--- Begin EXERCISE INPUT ---
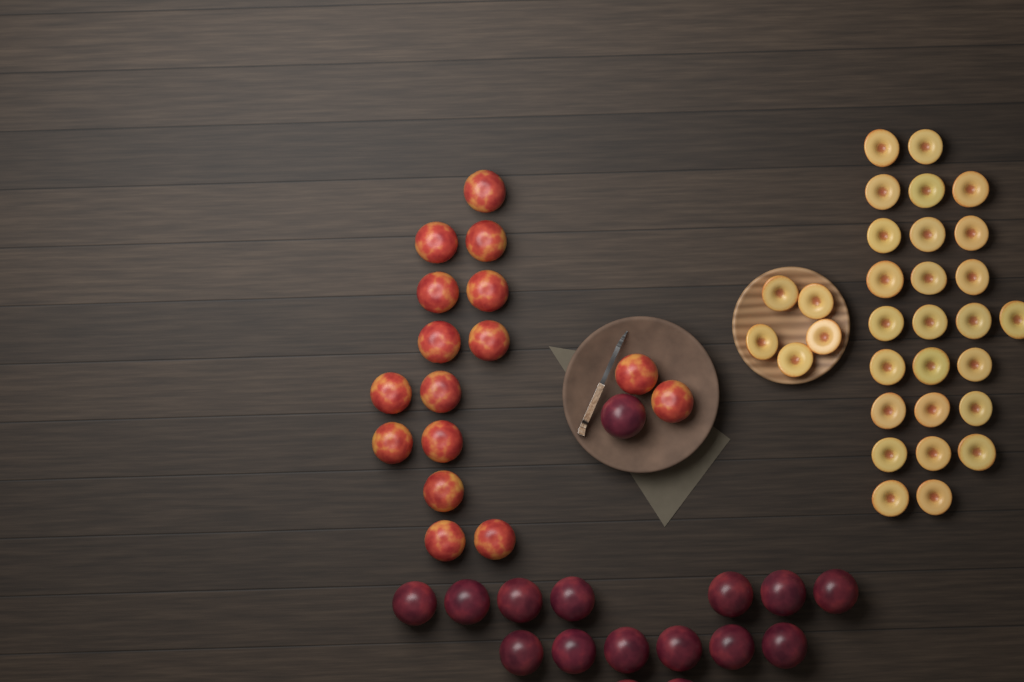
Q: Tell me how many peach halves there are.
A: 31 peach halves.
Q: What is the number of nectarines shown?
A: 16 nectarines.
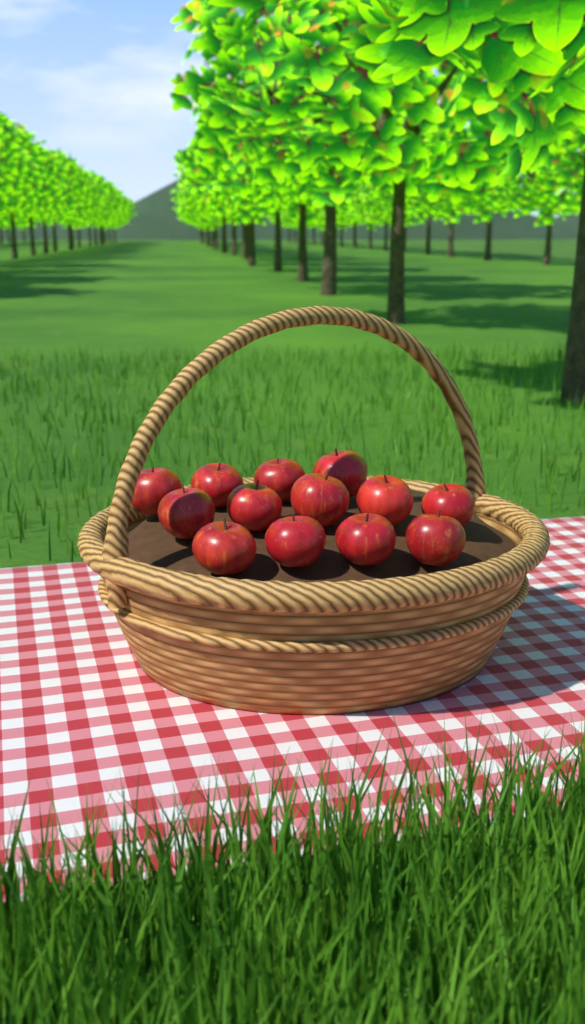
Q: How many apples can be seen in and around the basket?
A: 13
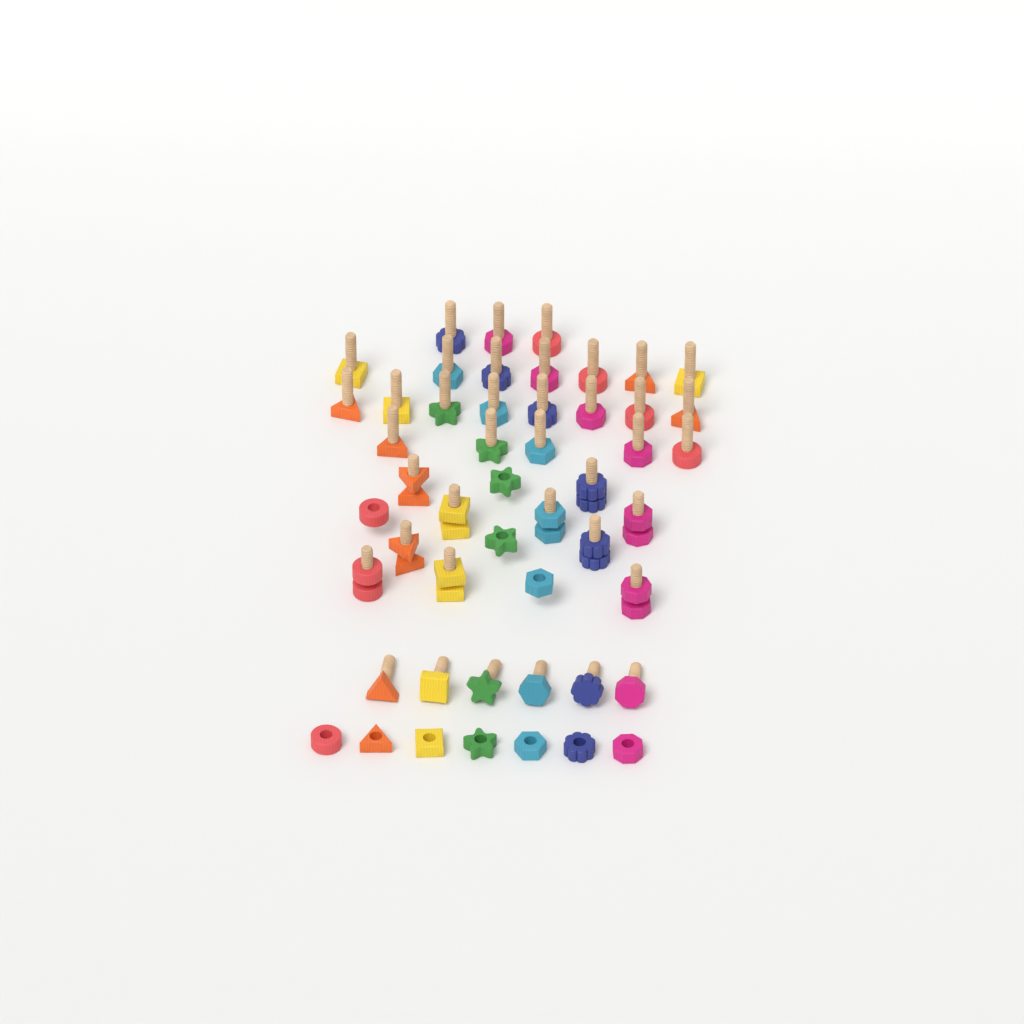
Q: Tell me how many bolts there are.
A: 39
--- End EXERCISE INPUT ---
== TASK TO CARRY OUT ==
Collect every line in the rows above that contains the string "halves" and copy each one out.

== WRITTEN REPLY ==
Q: Tell me how many peach halves there are.
A: 31 peach halves.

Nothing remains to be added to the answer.